Since the World Health Organization (WHO) declared Coronavirus (COVID-19) a pandemic, a global economic downturn is the world’s major concern today. As the virus continues to spread across the world and people and businesses are restricting their travel and large business events, young startup companies and investors are reacting differently to the turmoil surrounding the COVID-19 virus. It’s a difficult time for founders of early stage startups that just launched their first product to keep business growing. Silicon Valley’s top VCs are advising their startups and portfolio companies to prepare for troubled waters, especially for startups that need fund-raising urgently. They recommend conserving cash and spending less, and to brace for a possible uncertain fund-raising environment. Moreover, they recommend that founders should have at least two years of runway and raise funds, if possible.
However, startups in some sectors are witnessing a sharp increase in business. Videoconferencing firms, for instance, are adding hordes of users as companies conduct meetings online. Gaming, streaming and online education content providers are all reporting a significant increase in users and time spent on their platforms.
On March 4, 2020, the Securities and Exchange Commission (SEC) announced that it is providing conditional regulatory relief for certain publicly traded companies filing obligations under the federal securities laws. The impacts of the COVID-19 may present challenges for certain companies that are required to provide information to trading markets, shareholders, and the SEC. These companies may include U.S. companies located in the affected areas, as well as companies with operations in those regions. To address potential compliance issues, the SEC has issued an order that, subject to certain conditions, provides publicly traded companies with an additional 45 days to file certain disclosure reports that would otherwise have been due between March 1, 2020 and April 30, 2020. Among other conditions, companies must convey through a current report a summary of why the relief is needed in their particular circumstances.
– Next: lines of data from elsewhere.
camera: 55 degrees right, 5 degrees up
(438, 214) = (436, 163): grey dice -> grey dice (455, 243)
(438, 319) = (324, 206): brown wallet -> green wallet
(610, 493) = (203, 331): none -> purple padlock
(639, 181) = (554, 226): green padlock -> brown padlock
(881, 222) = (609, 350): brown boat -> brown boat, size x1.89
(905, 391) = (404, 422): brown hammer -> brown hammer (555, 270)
The SEC may extend the time period for the relief, with any additional conditions it deems appropriate, or provide additional relief as circumstances warrant.
Due to the current circumstances, many of the institutions are seeing their assets hammered. A significant impact on the financial market leads to the potential disagreement between startups and investors. Investors facing unstable financial situations and unprecedented disruption are struggling with the issue of whether they still need to meet their contractual obligations or their performance may be suspended or excused. Almost all contracts include a force majeure clause that relieves contractual parties of their obligations if performance is frustrated due to some unforeseeable event beyond the parties’ control. There are other doctrines under US law such as the frustration of purpose or impracticability or impossibility of performance, which may apply in certain circumstances. Every contract is specific, and to decide which clauses are applicable for a definite situation depends on the particular terms and conditions of the agreement.
Force Majeure– it describes any event that is unexpected by all parties, not caused by any party, and affects the relationship between them, limits the ability of either to perform a duty or requires one to intrude on the privilege of the other. Contracting parties may use a “force majeure clause” to indicate that a party owes no liability to the other in the event such force majeure makes performance impossible. Force majeure may require acts of necessity to save lives or property. In most contexts, an act of God is also force majeure, although force majeure includes not only natural events but also acts by a human agency, such as war or labor unrest, that are usually not within the scope of acts of God. There is no precedent for whether a viral pandemic qualifies as an “act of God” unlike flash floods, earthquakes, and other natural disasters, where there is precedent.
Frustration of Purpose – exists if the purpose of the contract has become valueless by virtue of some supervening event not the fault of the party seeking discharge. The necessary elements to establish frustration of purpose are as follows:
● There is some supervening act or event leading to the frustration;
● At the time of entering into the contract, the parties did not reasonably foresee the act or event occurring;
● The purpose of the contract has been completely or almost completely destroyed by this act or event; and
● The purpose of the contract was realized by both parties at the time of making the contract.
If the purpose has been frustrated, a number of courts will discharge contractual duties even though the performance of these duties is still possible. The frustration of purpose example would include an emergency that prevents a person from executing a contract.
Impracticability or impossibility of performance– the occurrence of an unanticipated or extraordinary event may make contractual duties impossible or impracticable to perform the purpose of the contract. Whether the performance is impracticable or impossible the court will assess the totality of circumstances and terms of the contracts such as an instance of unforeseen condition or circumstance, an unforeseen occurrence that must render an obligation expensive or difficult to achieve, extreme difficulties or expenses that arose unexpectedly by either side of the agreement. If the contract is discharged because of impracticability or impossibility, each party is excused from duties arising under the contract that are yet to be fulfilled.